Task inputs

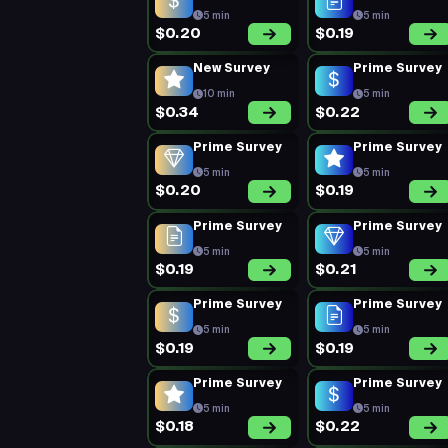
5 min
5 min
$0.20
$0.19
New Survey
Prime Survey
10 min
5 min
$0.34
$0.22
Prime Survey
Prime Survey
5 min
5 min
$0.20
$0.19
Prime Survey
Prime Survey
5 min
5 min
$0.19
$0.21
Prime Survey
Prime Survey
5 min
5 min
$0.19
$0.19
Prime Survey
Prime Survey
5 min
5 min
$0.18
$0.22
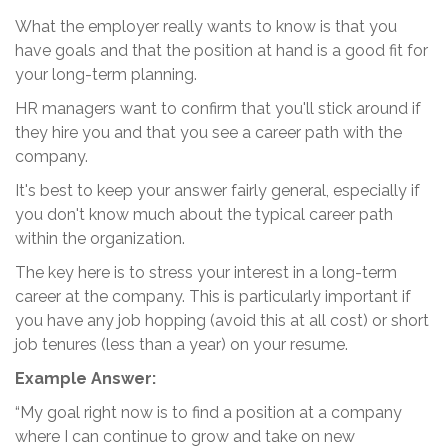
What the employer really wants to know is that you
have goals and that the position at hand is a good fit for
your long-term planning.
HR managers want to confirm that you'll stick around if
they hire you and that you see a career path with the
company.
It's best to keep your answer fairly general, especially if
you don't know much about the typical career path
within the organization.
The key here is to stress your interest in a long-term
career at the company. This is particularly important if
you have any job hopping (avoid this at all cost) or short
job tenures (less than a year) on your resume.
Example Answer:
“My goal right now is to find a position at a company
where I can continue to grow and take on new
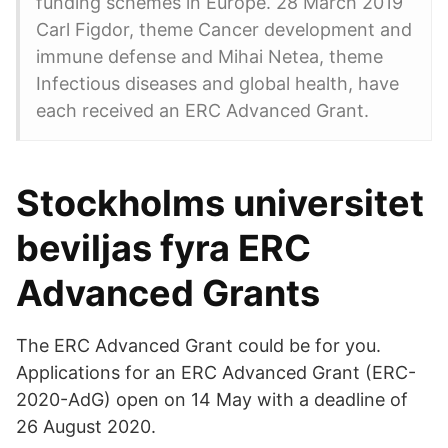
funding schemes in Europe. 28 March 2019
Carl Figdor, theme Cancer development and
immune defense and Mihai Netea, theme
Infectious diseases and global health, have
each received an ERC Advanced Grant.
Stockholms universitet
beviljas fyra ERC
Advanced Grants
The ERC Advanced Grant could be for you.
Applications for an ERC Advanced Grant (ERC-
2020-AdG) open on 14 May with a deadline of
26 August 2020.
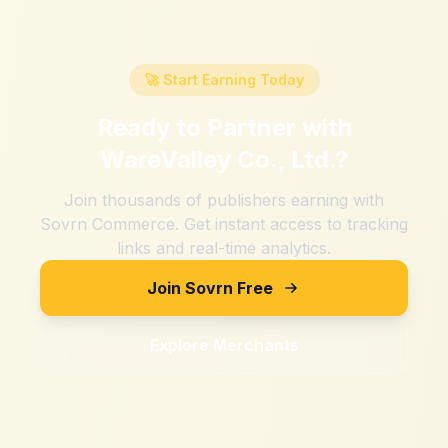
🚀 Start Earning Today
Ready to Partner with
WareValley Co., Ltd.
?
Join thousands of publishers earning with
Sovrn Commerce. Get instant access to tracking
links and real-time analytics.
Join Sovrn Free
Explore Merchants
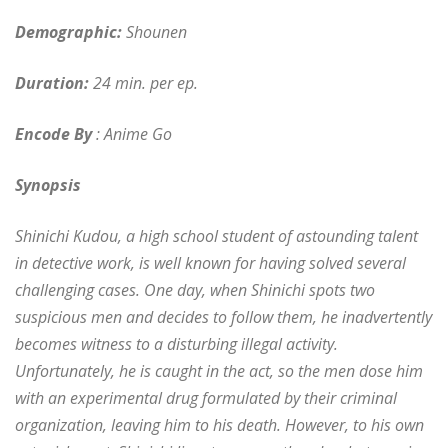
Demographic:
Shounen
Duration:
24 min. per ep.
Encode By
: Anime Go
Synopsis
Shinichi Kudou, a high school student of astounding talent
in detective work, is well known for having solved several
challenging cases. One day, when Shinichi spots two
suspicious men and decides to follow them, he inadvertently
becomes witness to a disturbing illegal activity.
Unfortunately, he is caught in the act, so the men dose him
with an experimental drug formulated by their criminal
organization, leaving him to his death. However, to his own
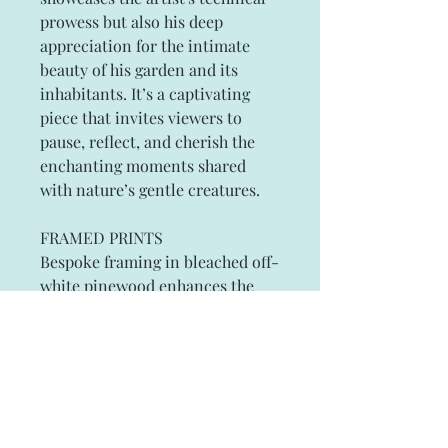
prowess but also his deep
appreciation for the intimate
beauty of his garden and its
inhabitants. It’s a captivating
piece that invites viewers to
pause, reflect, and cherish the
enchanting moments shared
with nature’s gentle creatures.
FRAMED PRINTS
Bespoke framing in bleached off-
white pinewood enhances the
elegance of the artwork, while
customers can request other
frame colors to suit their
individual tastes.
Small 25cm x 34cm (10" x 14"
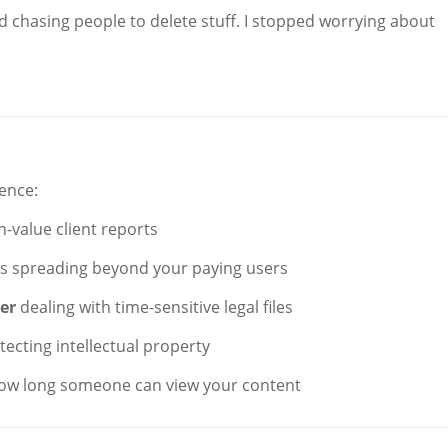
d chasing people to delete stuff. I stopped worrying about
ience:
-value client reports
Fs spreading beyond your paying users
cer
dealing with time-sensitive legal files
otecting intellectual property
 how long someone can view your content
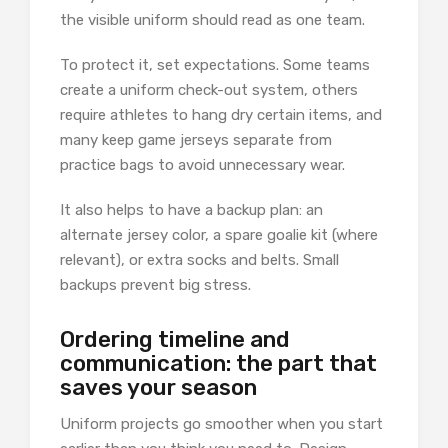
the visible uniform should read as one team.
To protect it, set expectations. Some teams
create a uniform check-out system, others
require athletes to hang dry certain items, and
many keep game jerseys separate from
practice bags to avoid unnecessary wear.
It also helps to have a backup plan: an
alternate jersey color, a spare goalie kit (where
relevant), or extra socks and belts. Small
backups prevent big stress.
Ordering timeline and
communication: the part that
saves your season
Uniform projects go smoother when you start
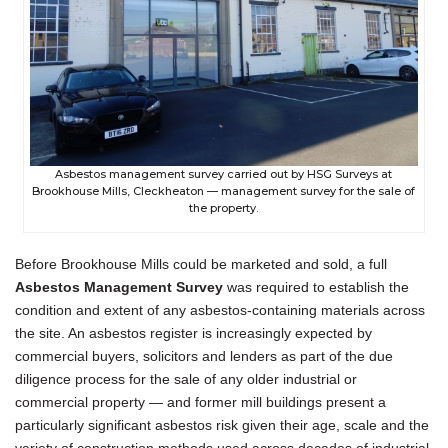
Asbestos management survey carried out by HSG Surveys at
Brookhouse Mills, Cleckheaton — management survey for the sale of
the property.
Before Brookhouse Mills could be marketed and sold, a full
Asbestos Management Survey
was required to establish the
condition and extent of any asbestos-containing materials across
the site. An asbestos register is increasingly expected by
commercial buyers, solicitors and lenders as part of the due
diligence process for the sale of any older industrial or
commercial property — and former mill buildings present a
particularly significant asbestos risk given their age, scale and the
variety of construction methods used across decades of industrial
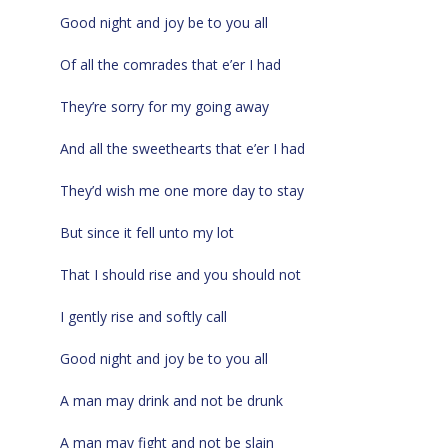
Good night and joy be to you all
Of all the comrades that e’er I had
They’re sorry for my going away
And all the sweethearts that e’er I had
They’d wish me one more day to stay
But since it fell unto my lot
That I should rise and you should not
I gently rise and softly call
Good night and joy be to you all
A man may drink and not be drunk
A man may fight and not be slain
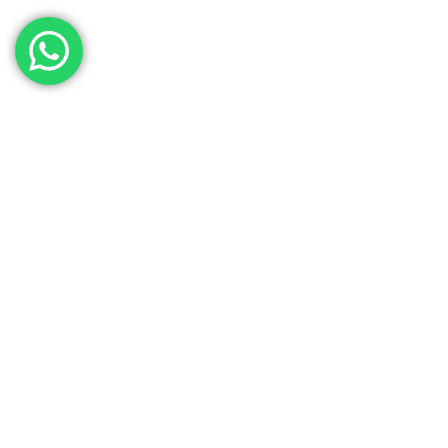
Contact Our Sales
Team
Need to get in touch with the team? We’re all
Here.
Get In Touch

Task details
Each line above that contains the word "Mills" should be copied.

Output of the task
Brookhouse Mills, Cleckheaton — management survey for the sale of
Before Brookhouse Mills could be marketed and sold, a full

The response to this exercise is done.